En revenant à Shanghai sept ans après ma première visite, je savais que les lieux du roman que j’écrivais s’en trouveraient fatalement métamorphosés. Certains d’entre eux avaient totalement disparu. Les lieux que je croyais avoir inventés étaient bien réels, et ceux auxquels je croyais dur comme fer s’étaient évaporés dans la brume humide et polluée de la métropole, dissous dans la mue incessante d’une cité qui n’avait de cesse de détruire, pour mieux reconstruire. Quelquefois à l’identique.

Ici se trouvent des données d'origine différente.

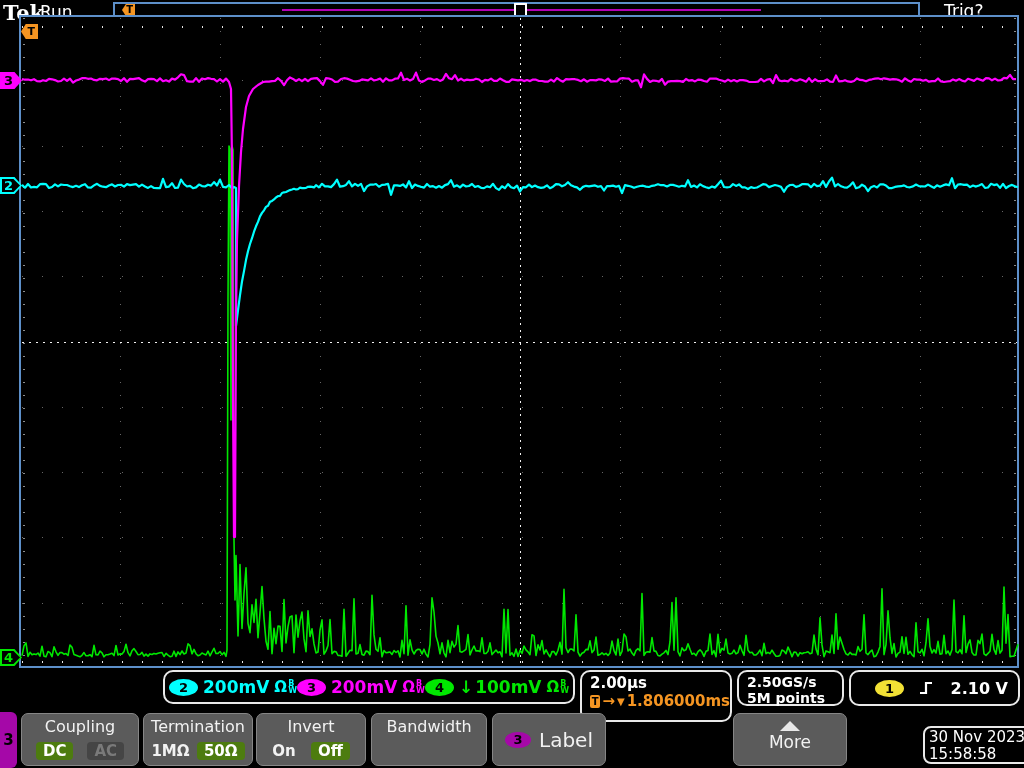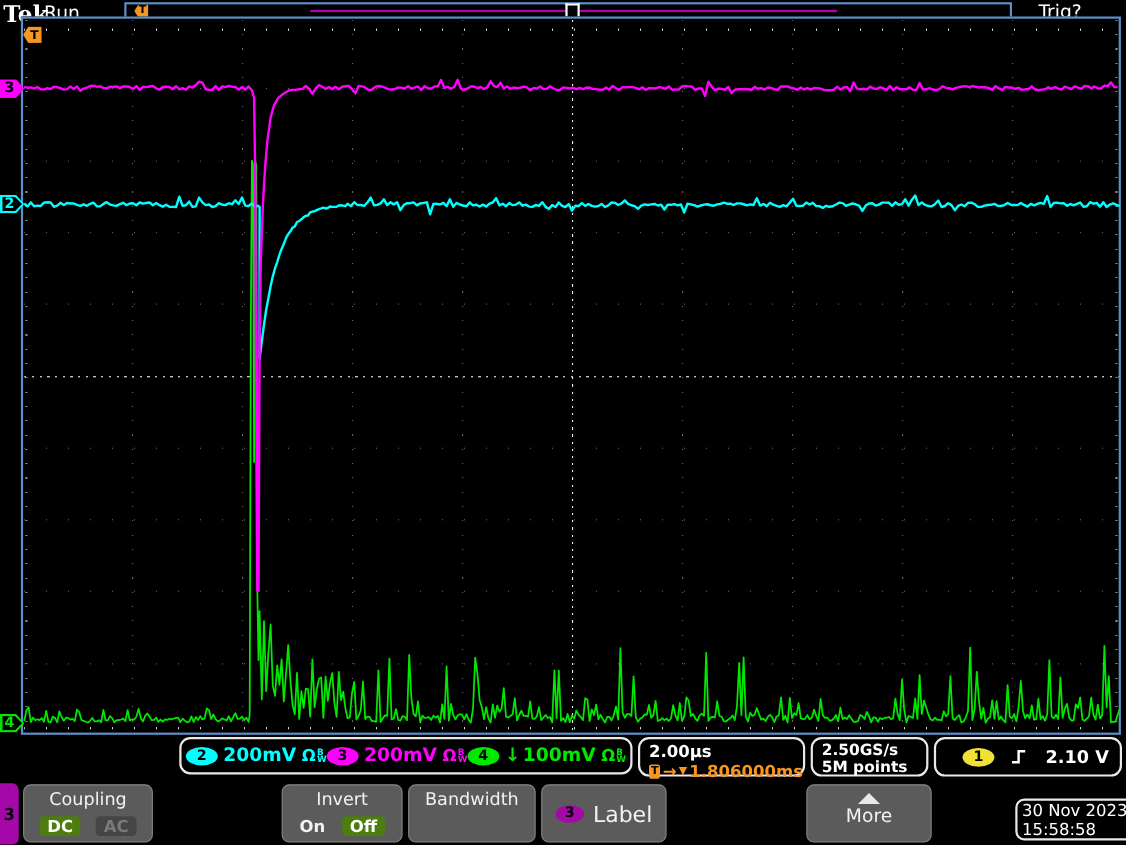"2.00µs" .tb-box { height: 36px -> 52px }
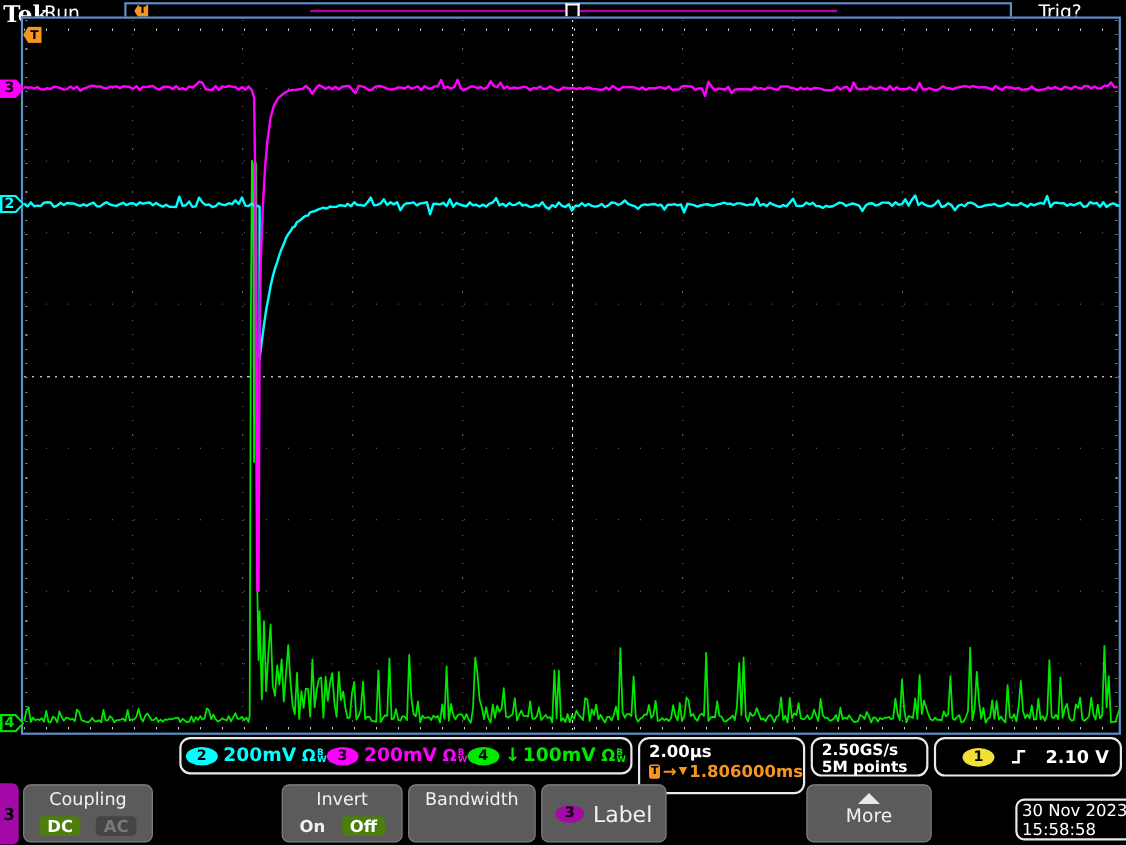"Termination" div.abs { html: none -> <div> <div>Termination</div> <div> <span>1MΩ</span> <span>50Ω</span> </div> </div> }
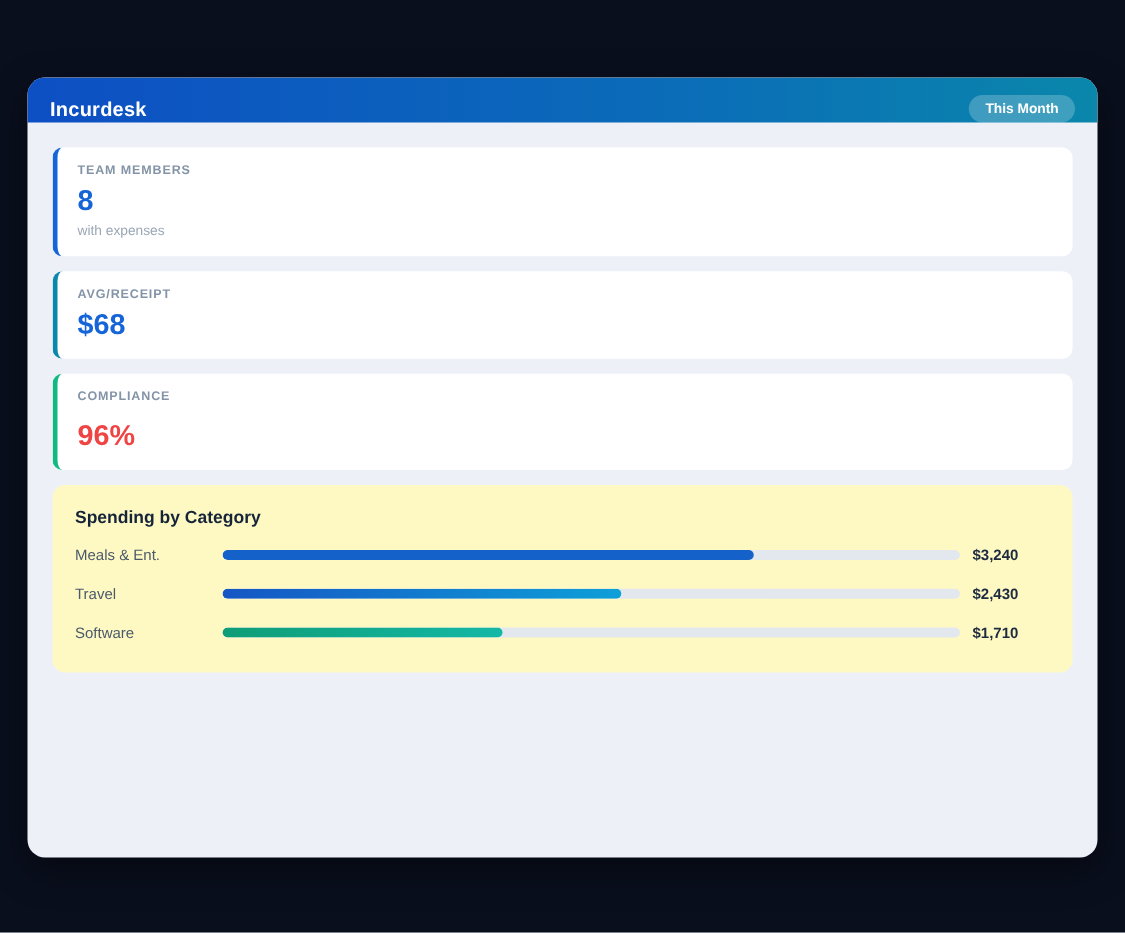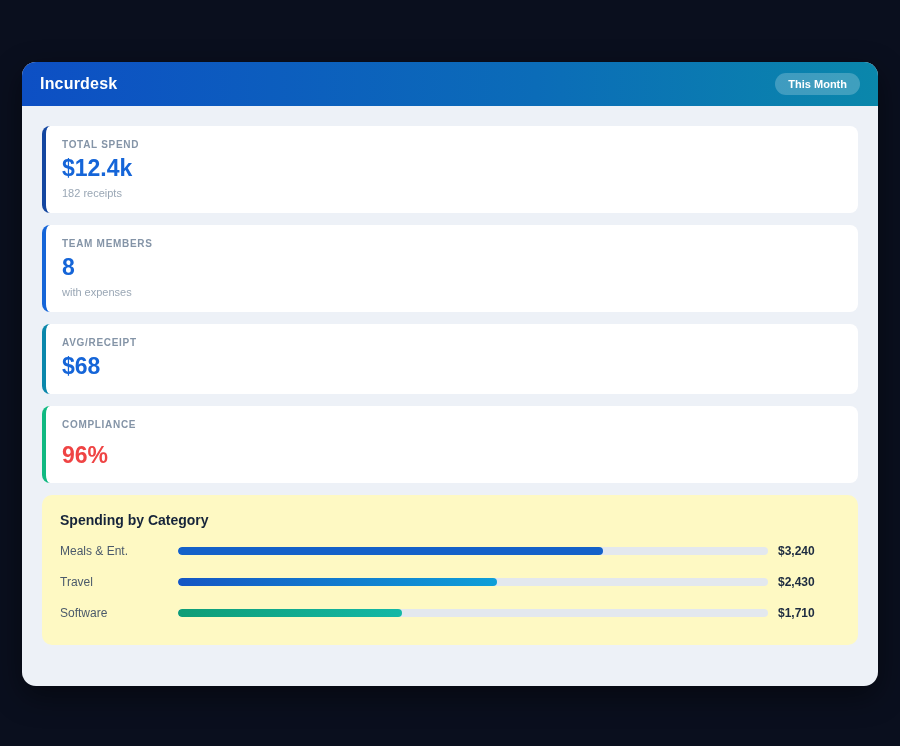"Incurdesk" .header { align-items: center -> flex-end; height: 44px -> 36px }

Extrait de Vers les confins - voyages, dérives, épiphanies, livre paru chez Hippocampe éditions en février 2018 (postface de Claude Chambard).
 

 

 

 

 

 


"Shanghai Library ", demandai-je au garçon chargé de l’accueil des clients sur la terrasse très prisée du Kathleen Five, espérant être orienté vers Les 7 Tigres de Borges. Yes, please, me répondit-il en m’indiquant la terrasse de la main, do you want la cour intérieure côté lounge ou la terrasse qui donne sur le panorama de gratte-ciel ? Je ne manquerais pour rien au monde la vue sur l’incroyable tour futuriste de l’hôtel Radisson couronnée par une soucoupe volante, à moins qu’il ne s’agisse d’un casque de soldat mongol. 

Extrait de Vers les confins - voyages, dérives, épiphanies, livre paru chez Hippocampe éditions en février 2018 (postface de Claude Chambard).